There’s an episode of “American Dad!” where Roger the alien, as the villainous Tearjerker comes up with an absurdly complicated plot involving making a movie called “Oscar Gold”, the story of a young Jewish mentally handicapped alcoholic boy hiding with his puppy (who dies of cancer) in an attack from the Nazis. It’s a typically unsubtle MacFarlane-esque dig at the tendency of the Academy and other awards panels to laud films dealing with difficult historical or emotional subject matter but it also makes a valid point. There’s an air of cynicism and a whiff of guilt in how fêted “12 Years A Slave” has been when it comes to awards.
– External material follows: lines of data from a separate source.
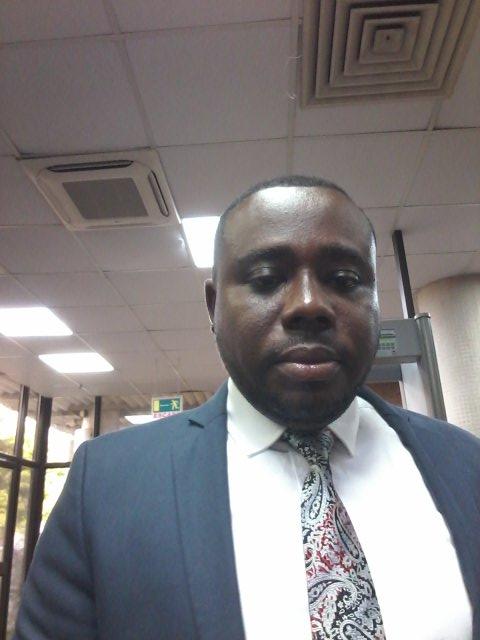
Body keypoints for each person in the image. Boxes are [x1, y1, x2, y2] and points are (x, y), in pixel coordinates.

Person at [14, 176, 480, 640]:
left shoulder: (465, 466)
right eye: (266, 279)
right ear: (213, 307)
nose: (309, 305)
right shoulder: (107, 487)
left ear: (376, 300)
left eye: (344, 280)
This is, of course, an expertly crafted, powerful film with sensational performances and a critical central message. It is not an enjoyable film-watching experience, nor is it entertaining or particularly educational – it won’t teach you anything you don’t already know, it just might add some lurid images and distressing scenes to your knowledge. The incredible true story of a remarkable man who suffered, survived and escaped a heinous regime has been stripped of any hope, optimism or even inspiration: the moral here is not that one man was saved, more that millions were not.
It is a great film? Yes. Did I enjoy it? No. Would I recommend it? I don’t know. This is an important film, and destined to be a subject of study in classrooms, theses and dissertations for years to come. I understand that sometimes cinema must, and should, do more than entertain but there’s a choice in this film to prolong and almost sadistically wallow in the traumatic acts of physical violence that just doesn’t sit comfortably with me. Impossible to ignore, even harder to score.